“Bank Digital saat ini memiliki dua fokus utama model bisnis. Pertama, Bank Digital dengan model bisnis stand alone, yakni bank digital yang beroperasi dengan ekosistem terbatas atau tanpa dukungan ekosistem sebagai saluran distribusi.
Kedua, Bank Digital yang bersinergi dengan Lembaga Jasa Keuangan (LJK) atau BigTech dalam suatu ekosistem, dengan model kemitraan untuk memperluas basis nasabah, serta target jangka panjang berupa kemandirian fungsi intermediasi melalui internalisasi bisnis secara langsung guna mengurangi ketergantungan pada mitra,” jelas Dian.
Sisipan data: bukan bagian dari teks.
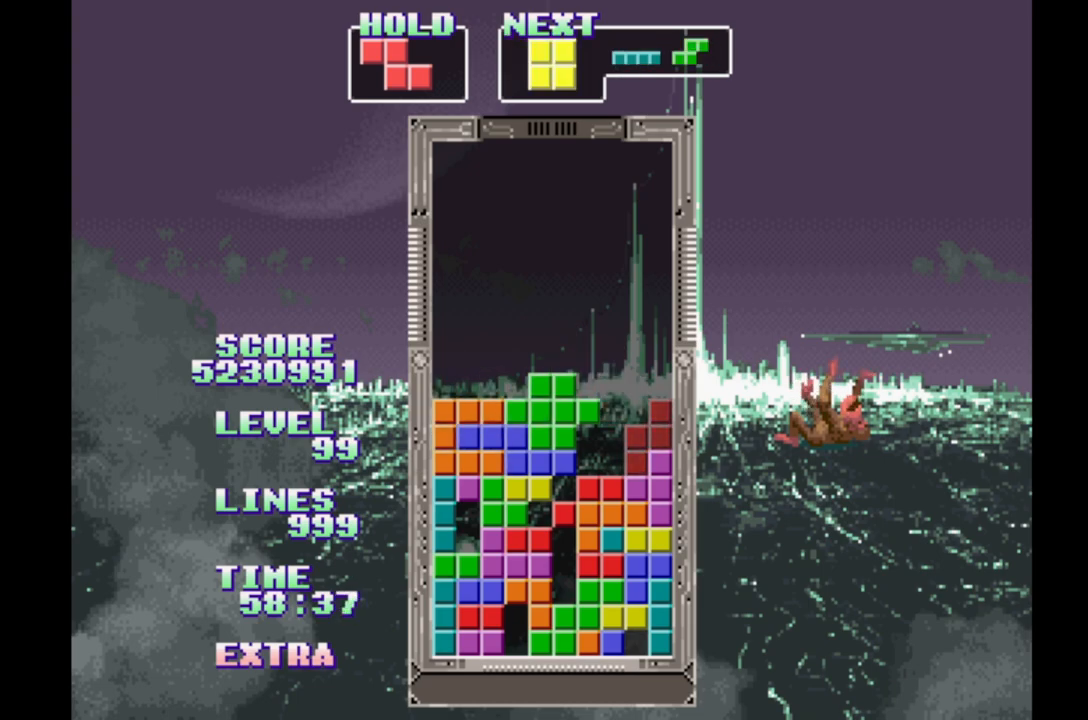
{"dt_ms": 500, "buttons": [], "events": [[350, "DPAD_RIGHT", "down"], [417, "DPAD_RIGHT", "up"]]}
Lebih lanjut, dalam rangka menjaga stabilitas sistem perbankan, OJK akan terus meningkatkan pengawasan individual terhadap bank, khususnya bank digital, yang dilakukan jauh melampaui indikator rasio keuangan semata.
Pengawasan tersebut mencakup keyakinan atas kelancaran layanan perbankan digital (seamless banking operation) sesuai dengan model bisnis masing-masing, independensi dan profesionalisme pengurus bank,
perilaku hubungan antara bank dan nasabah, optimalisasi pemanfaatan media massa dan media sosial dalam kerangka banking on media, serta ketahanan dan keamanan digital terhadap risiko serangan siber (digital resilience).
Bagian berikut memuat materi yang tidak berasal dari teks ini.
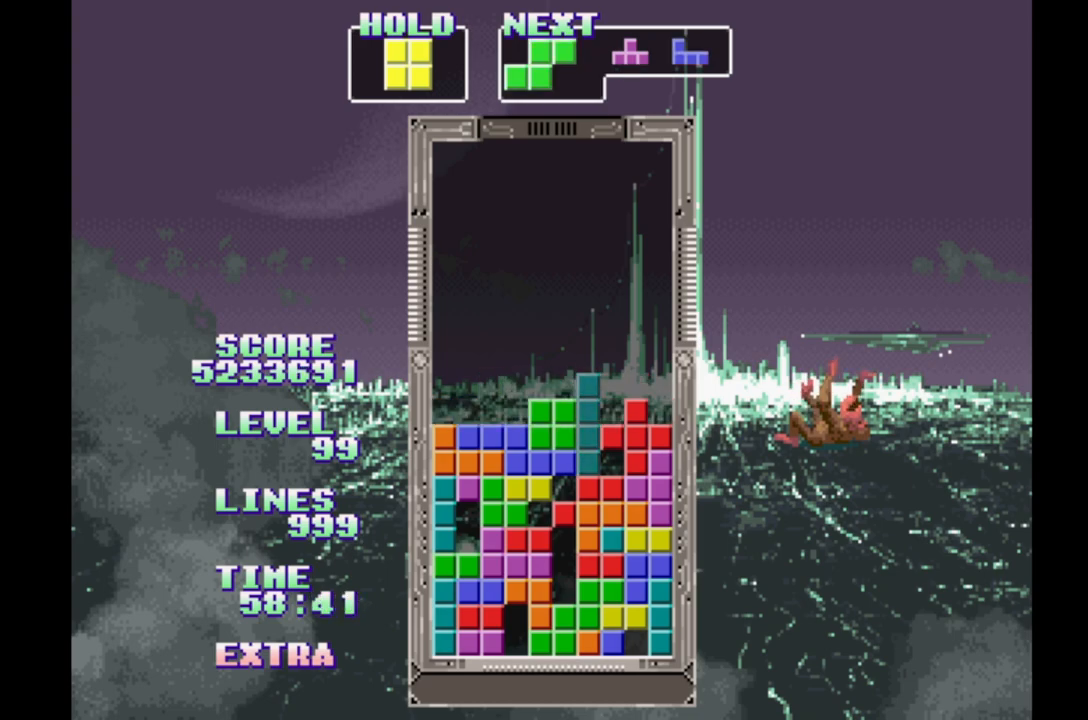
{"dt_ms": 500, "buttons": [], "events": [[183, "DPAD_RIGHT", "down"], [300, "DPAD_RIGHT", "up"]]}
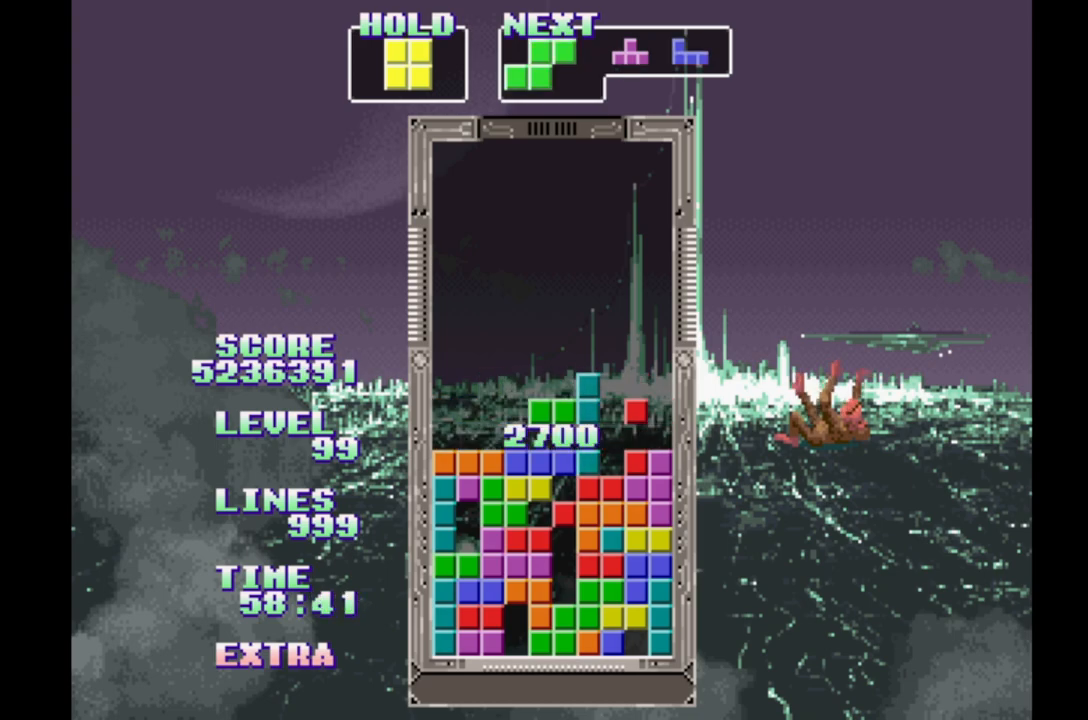
{"dt_ms": 500, "buttons": [], "events": []}
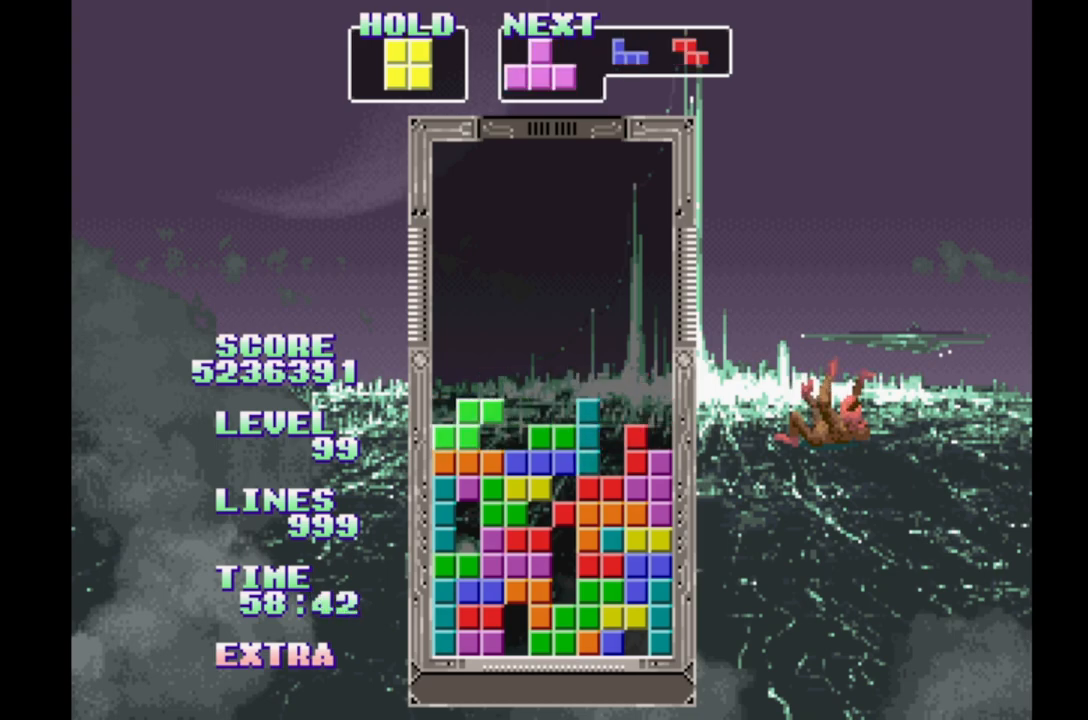
{"dt_ms": 500, "buttons": [], "events": [[233, "DPAD_RIGHT", "down"], [367, "DPAD_RIGHT", "up"]]}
Pengawasan tersebut meliputi:
1. Keamanan siber, untuk memastikan sistem perbankan terlindungi dari ancaman siber yang semakin kompleks.
2. Manajemen risiko pihak ketiga, mengingat ketergantungan bank digital terhadap penyedia jasa teknologi seperti cloud dan payment gateway, sehingga diperlukan pengawasan ketat terhadap risiko integrasi ekosistem.
3. Pelindungan data nasabah, guna menjamin kerahasiaan data pribadi di tengah tingginya frekuensi transaksi digital.
Melalui pengalihan pengawasan ini, OJK berharap dapat menciptakan standar pengawasan yang setara (level playing field) sekaligus tetap memberikan ruang bagi inovasi, baik bagi bank yang bertransformasi penuh menjadi bank digital (full digital) maupun bank yang tengah beralih menuju layanan digital.(*)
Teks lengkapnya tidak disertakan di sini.